Thursday, January 17, 2008

Avoid NULLs in database

Joe Celko said it best: "NULLs confuse people..."

My sentiments exactly. Of course, I don't expect to convince you by flashing a few quotes from reputable authors. Let's talk for a minute about what exactly NULLs do that cause this type of reaction. The first problem is that the definition of NULL is "unknown." So, one problem is determining whether one value is (not) equal to another value, when one or both values are NULL. This trickles down to many problems for a database engine and any associated applications. The following list details some of those problems:
 they are interpreted differently depending on compatibility level and ANSI settings;

For example, let's consider two values, x and y, that are both NULL. Since the definition of NULL is unknown, then you can't say x = y. However, with the ANSI setting ANSI_NULLs, this can be different. When this setting is FALSE, x = y ... however, when TRUE, x <> y. Confusing, no?

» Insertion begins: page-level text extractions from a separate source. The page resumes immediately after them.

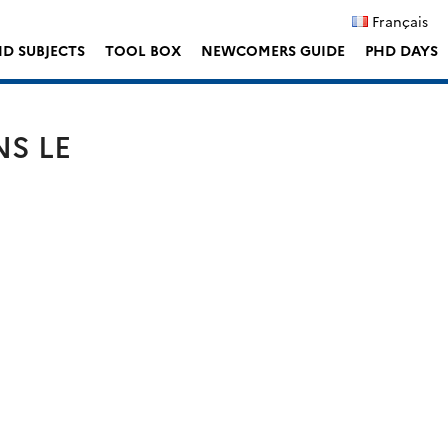
Français
D SUBJECTS
TOOL BOX
NEWCOMERS GUIDE
PHD DAYS
S LE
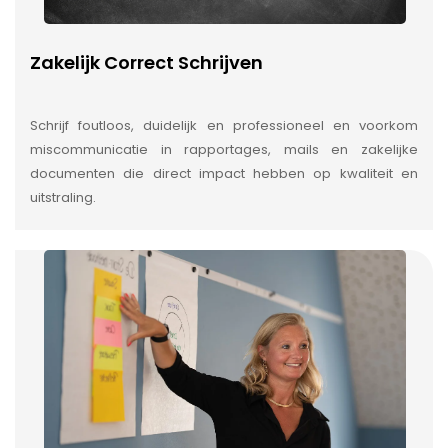
Zakelijk Correct Schrijven
Schrijf foutloos, duidelijk en professioneel en voorkom
miscommunicatie in rapportages, mails en zakelijke
documenten die direct impact hebben op kwaliteit en
uitstraling.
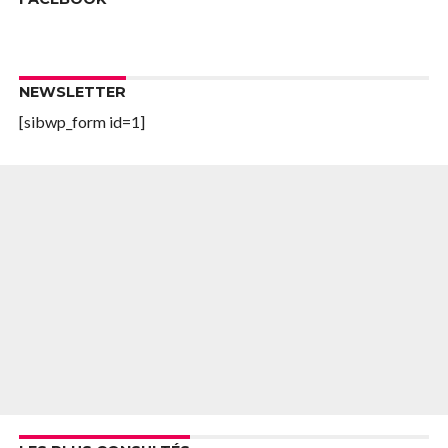
NEWSLETTER
[sibwp_form id=1]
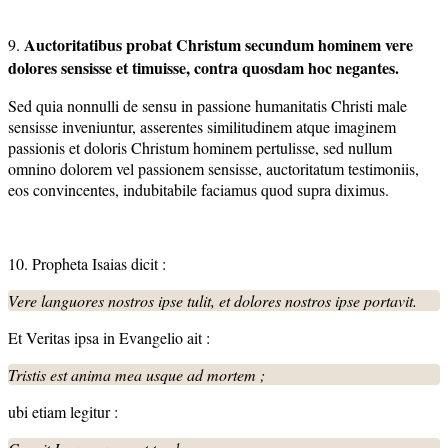
Auctoritatibus probat Christum secundum hominem vere
9.
dolores sensisse et timuisse, contra quosdam hoc negantes.
Sed quia nonnulli de sensu in passione humanitatis Christi male
sensisse inveniuntur, asserentes similitudinem atque imaginem
passionis et doloris Christum hominem pertulisse, sed nullum
omnino dolorem vel passionem sensisse, auctoritatum testimoniis,
eos convincentes, indubitabile faciamus quod supra diximus.
10. Propheta Isaias dicit :
Vere languores nostros ipse tulit, et dolores
nostros ipse portavit.
Et Veritas ipsa in Evangelio ait :
Tristis est anima mea usque ad mortem ;
ubi etiam legitur :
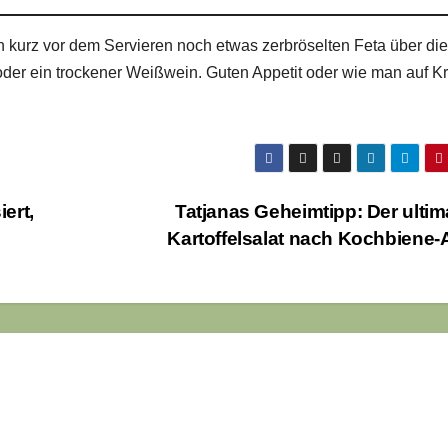
 kurz vor dem Servieren noch etwas zerbröselten Feta über die
oder ein trockener Weißwein. Guten Appetit oder wie man auf K
ert,
Tatjanas Geheimtipp: Der ultim
Kartoffelsalat nach Kochbiene-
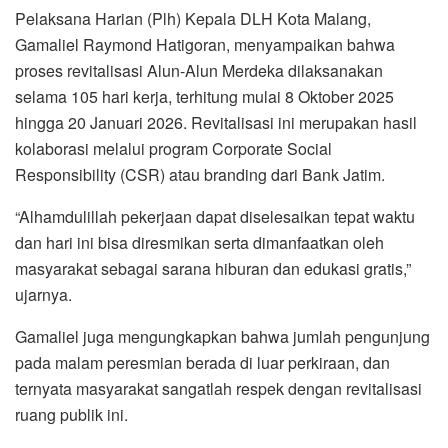
Pelaksana Harian (Plh) Kepala DLH Kota Malang,
Gamaliel Raymond Hatigoran, menyampaikan bahwa
proses revitalisasi Alun-Alun Merdeka dilaksanakan
selama 105 hari kerja, terhitung mulai 8 Oktober 2025
hingga 20 Januari 2026. Revitalisasi ini merupakan hasil
kolaborasi melalui program Corporate Social
Responsibility (CSR) atau branding dari Bank Jatim.
“Alhamdulillah pekerjaan dapat diselesaikan tepat waktu
dan hari ini bisa diresmikan serta dimanfaatkan oleh
masyarakat sebagai sarana hiburan dan edukasi gratis,”
ujarnya.
Gamaliel juga mengungkapkan bahwa jumlah pengunjung
pada malam peresmian berada di luar perkiraan, dan
ternyata masyarakat sangatlah respek dengan revitalisasi
ruang publik ini.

 the storage engine has to do extra processing for each row to determine if the NULLable column is in fact NULL -- this extra bit can have performance implications;
 they produce weird results when using calculations, comparisons, sorting and grouping;
 they create problems with aggregates and joins, such as different answers for COUNT(*) vs. COUNT(fieldname);
 they produce unpredictable results in statistics computations, particularly WITH ROLLUP and WITH CUBE;
 applications must add extra logic to handle inserting and retrieving results, which may or may not include NULL values;
 they cause unpredictable results with NOT EXISTS and NOT IN subqueries (working backwards, SQL determines that NULL columns belong or do not belong to the result set, usually for the wrong reasons);
 no language that supports embedded SQL has native support for NULL SQL values.

1 comment:

Anonymous said...

I like this post..the fundametal rule in design is try to avoid nulls...